Job item:
Convert the part of the records that opens with the line containing "Geplande vrijwillige opnam" and closes with the line containing "dem sehr gut an." into a Markdown table with the columns No. and Text, giving each line its own numbered row. Skip blank lines and leave the pictures out.

Data extracts:
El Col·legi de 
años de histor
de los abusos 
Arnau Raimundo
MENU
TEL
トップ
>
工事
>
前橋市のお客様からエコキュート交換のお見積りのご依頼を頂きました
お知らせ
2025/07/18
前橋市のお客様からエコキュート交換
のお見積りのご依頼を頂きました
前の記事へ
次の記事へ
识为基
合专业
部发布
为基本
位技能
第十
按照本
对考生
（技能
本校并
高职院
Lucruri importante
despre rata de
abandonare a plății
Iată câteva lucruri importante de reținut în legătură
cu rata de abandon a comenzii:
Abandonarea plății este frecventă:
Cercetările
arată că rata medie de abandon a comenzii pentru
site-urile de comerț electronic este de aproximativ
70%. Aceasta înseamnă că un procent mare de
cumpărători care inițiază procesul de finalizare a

* * *

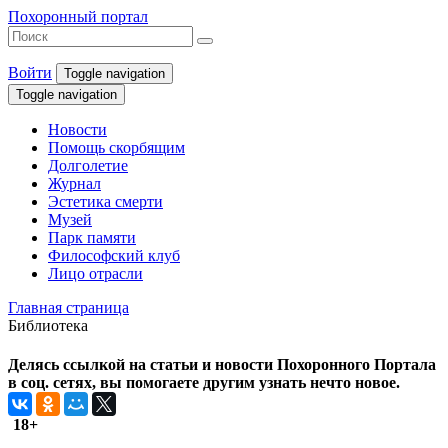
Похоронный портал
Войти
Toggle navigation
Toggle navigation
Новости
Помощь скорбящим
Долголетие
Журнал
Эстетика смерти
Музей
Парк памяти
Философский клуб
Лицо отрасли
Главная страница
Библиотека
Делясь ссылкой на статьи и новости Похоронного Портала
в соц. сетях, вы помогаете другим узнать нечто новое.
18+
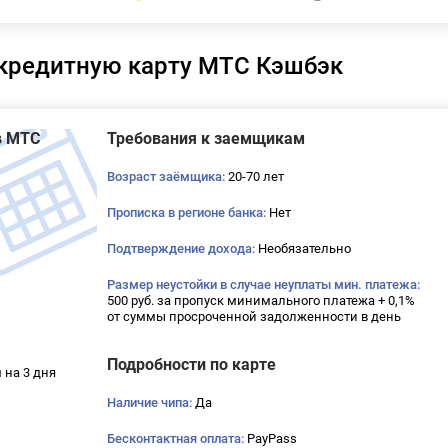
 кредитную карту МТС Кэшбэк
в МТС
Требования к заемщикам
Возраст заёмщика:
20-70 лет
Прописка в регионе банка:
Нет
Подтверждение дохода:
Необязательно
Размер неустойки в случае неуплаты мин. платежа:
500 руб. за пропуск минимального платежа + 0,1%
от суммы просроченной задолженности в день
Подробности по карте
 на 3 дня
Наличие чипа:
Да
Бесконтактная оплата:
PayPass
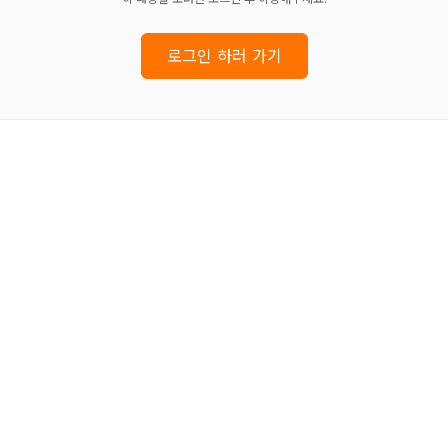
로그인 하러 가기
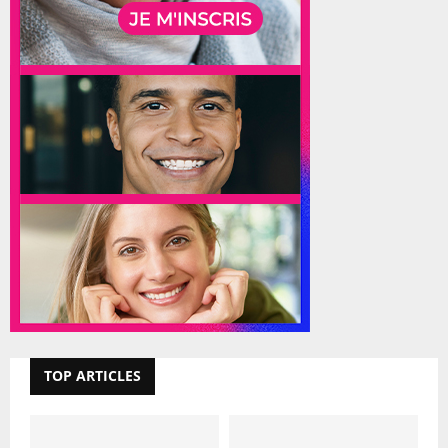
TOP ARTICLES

...

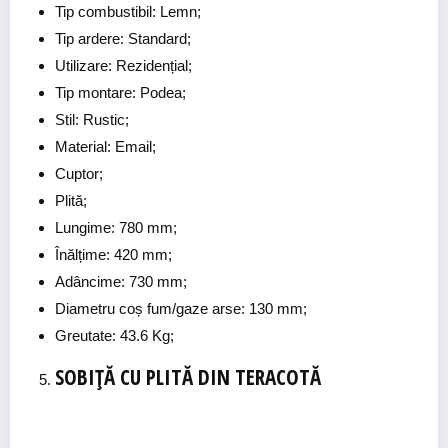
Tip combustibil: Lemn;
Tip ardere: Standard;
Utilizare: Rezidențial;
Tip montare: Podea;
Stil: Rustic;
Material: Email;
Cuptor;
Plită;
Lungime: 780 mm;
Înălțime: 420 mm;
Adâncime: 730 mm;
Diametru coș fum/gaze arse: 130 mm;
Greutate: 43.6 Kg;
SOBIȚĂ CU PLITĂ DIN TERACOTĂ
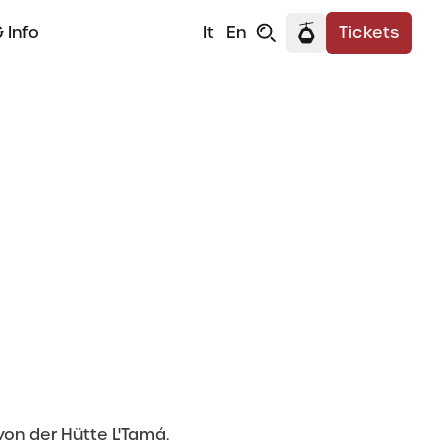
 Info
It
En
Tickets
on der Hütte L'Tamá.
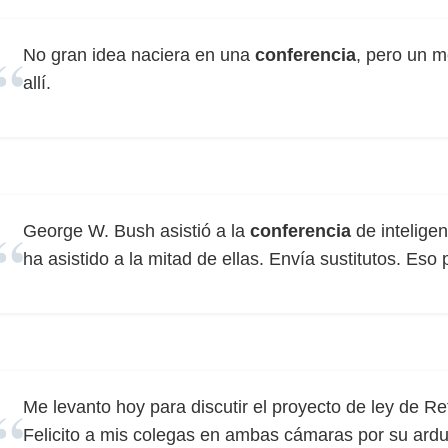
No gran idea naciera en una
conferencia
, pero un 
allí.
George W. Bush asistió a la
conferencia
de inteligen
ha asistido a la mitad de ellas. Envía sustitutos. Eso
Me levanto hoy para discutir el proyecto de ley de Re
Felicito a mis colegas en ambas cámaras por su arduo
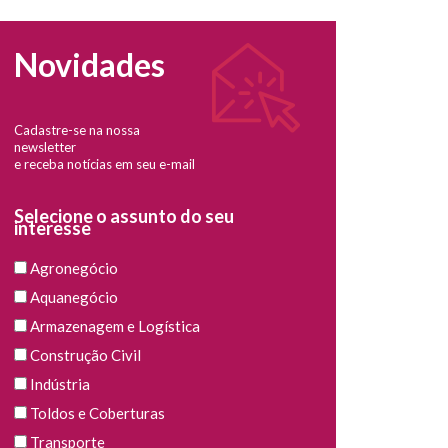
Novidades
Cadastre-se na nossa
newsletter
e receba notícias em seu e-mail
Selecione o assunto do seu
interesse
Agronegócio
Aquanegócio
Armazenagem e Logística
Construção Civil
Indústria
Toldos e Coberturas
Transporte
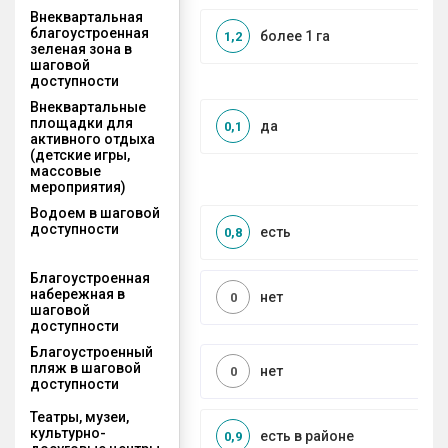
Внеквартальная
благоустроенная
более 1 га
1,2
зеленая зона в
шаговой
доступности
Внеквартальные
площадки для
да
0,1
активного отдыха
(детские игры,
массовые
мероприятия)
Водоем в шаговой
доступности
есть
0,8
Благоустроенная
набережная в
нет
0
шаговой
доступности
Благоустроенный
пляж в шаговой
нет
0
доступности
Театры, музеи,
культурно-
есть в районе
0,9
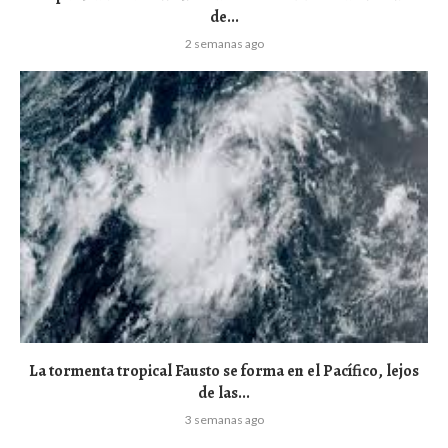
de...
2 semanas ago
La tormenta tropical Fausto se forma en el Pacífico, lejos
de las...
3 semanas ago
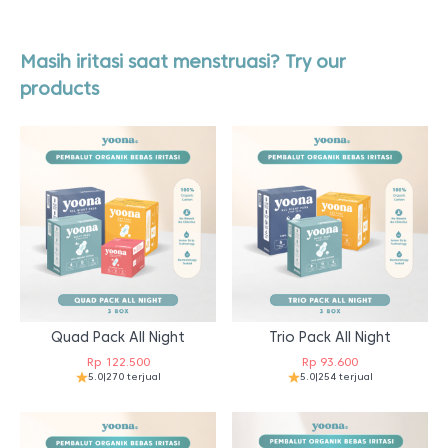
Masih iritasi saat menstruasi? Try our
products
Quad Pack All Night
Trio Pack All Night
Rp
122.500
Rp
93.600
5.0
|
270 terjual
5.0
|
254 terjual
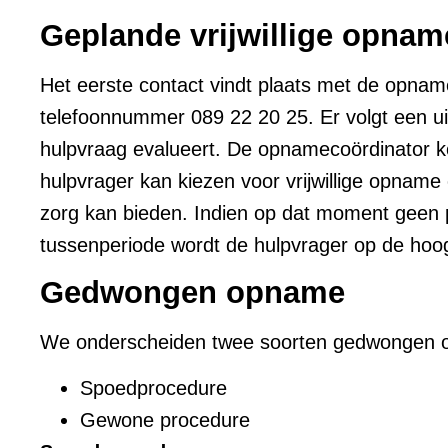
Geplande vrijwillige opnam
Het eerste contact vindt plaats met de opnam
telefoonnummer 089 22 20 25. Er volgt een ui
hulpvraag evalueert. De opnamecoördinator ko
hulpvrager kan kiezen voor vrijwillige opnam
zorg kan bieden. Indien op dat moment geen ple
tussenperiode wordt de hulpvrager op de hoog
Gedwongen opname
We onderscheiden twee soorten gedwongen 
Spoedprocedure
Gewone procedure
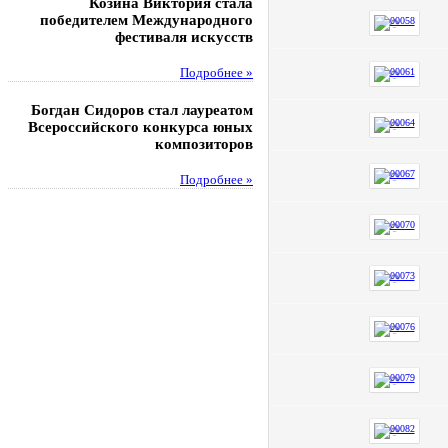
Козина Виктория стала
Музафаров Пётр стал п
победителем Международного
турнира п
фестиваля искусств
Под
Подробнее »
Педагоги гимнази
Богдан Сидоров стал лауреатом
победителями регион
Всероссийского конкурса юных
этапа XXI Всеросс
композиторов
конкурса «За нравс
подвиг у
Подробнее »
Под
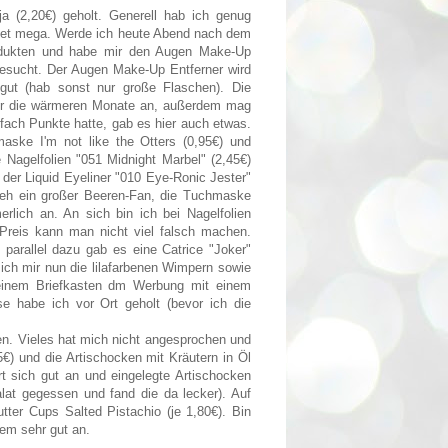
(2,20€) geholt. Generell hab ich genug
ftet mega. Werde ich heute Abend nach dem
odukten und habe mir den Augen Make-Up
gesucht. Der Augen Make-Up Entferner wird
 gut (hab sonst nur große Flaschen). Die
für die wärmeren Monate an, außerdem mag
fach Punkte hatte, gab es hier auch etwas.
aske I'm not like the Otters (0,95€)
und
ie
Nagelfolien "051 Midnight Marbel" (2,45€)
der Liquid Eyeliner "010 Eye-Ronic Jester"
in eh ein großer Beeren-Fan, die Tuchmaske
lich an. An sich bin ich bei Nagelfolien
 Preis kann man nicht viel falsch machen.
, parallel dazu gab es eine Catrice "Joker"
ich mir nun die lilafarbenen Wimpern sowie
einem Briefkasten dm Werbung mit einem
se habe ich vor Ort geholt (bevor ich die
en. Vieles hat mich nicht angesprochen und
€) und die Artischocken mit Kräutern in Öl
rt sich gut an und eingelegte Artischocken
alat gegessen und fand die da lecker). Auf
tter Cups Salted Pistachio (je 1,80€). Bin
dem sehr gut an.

Finished task:
| No. | Text |
|---|---|
| 1 | Geplande vrijwillige opnam |
| 2 | Het eerste contact vindt plaats met de opnam |
| 3 | telefoonnummer 089 22 20 25. Er volgt een ui |
| 4 | hulpvraag evalueert. De opnamecoördinator ko |
| 5 | hulpvrager kan kiezen voor vrijwillige opnam |
| 6 | zorg kan bieden. Indien op dat moment geen ple |
| 7 | tussenperiode wordt de hulpvrager op de hoog |
| 8 | Gedwongen opname |
| 9 | We onderscheiden twee soorten gedwongen  |
| 10 | Spoedprocedure |
| 11 | Gewone procedure |
| 12 | Козина Виктория стала |
| 13 | Музафаров Пётр стал п |
| 14 | победителем Международного |
| 15 | турнира п |
| 16 | фестиваля искусств |
| 17 | Под |
| 18 | Подробнее » |
| 19 | Педагоги гимнази |
| 20 | Богдан Сидоров стал лауреатом |
| 21 | победителями регион |
| 22 | Всероссийского конкурса юных |
| 23 | этапа XXI Всеросс |
| 24 | композиторов |
| 25 | конкурса «За нравс |
| 26 | подвиг у |
| 27 | Подробнее » |
| 28 | Под |
| 29 | (2,20€) geholt. Generell hab ich genug |
| 30 | ftet mega. Werde ich heute Abend nach dem |
| 31 | odukten und habe mir den Augen Make-Up |
| 32 | gesucht. Der Augen Make-Up Entferner wird |
| 33 |  gut (hab sonst nur große Flaschen). Die |
| 34 | für die wärmeren Monate an, außerdem mag |
| 35 | fach Punkte hatte, gab es hier auch etwas. |
| 36 | aske I'm not like the Otters (0,95€) |
| 37 | und |
| 38 | ie |
| 39 | Nagelfolien "051 Midnight Marbel" (2,45€) |
| 40 | der Liquid Eyeliner "010 Eye-Ronic Jester" |
| 41 | in eh ein großer Beeren-Fan, die Tuchmaske |
| 42 | lich an. An sich bin ich bei Nagelfolien |
| 43 |  Preis kann man nicht viel falsch machen. |
| 44 | , parallel dazu gab es eine Catrice "Joker" |
| 45 | ich mir nun die lilafarbenen Wimpern sowie |
| 46 | einem Briefkasten dm Werbung mit einem |
| 47 | se habe ich vor Ort geholt (bevor ich die |
| 48 | en. Vieles hat mich nicht angesprochen und |
| 49 | €) und die Artischocken mit Kräutern in Öl |
| 50 | rt sich gut an und eingelegte Artischocken |
| 51 | alat gegessen und fand die da lecker). Auf |
| 52 | tter Cups Salted Pistachio (je 1,80€). Bin |
| 53 | dem sehr gut an. |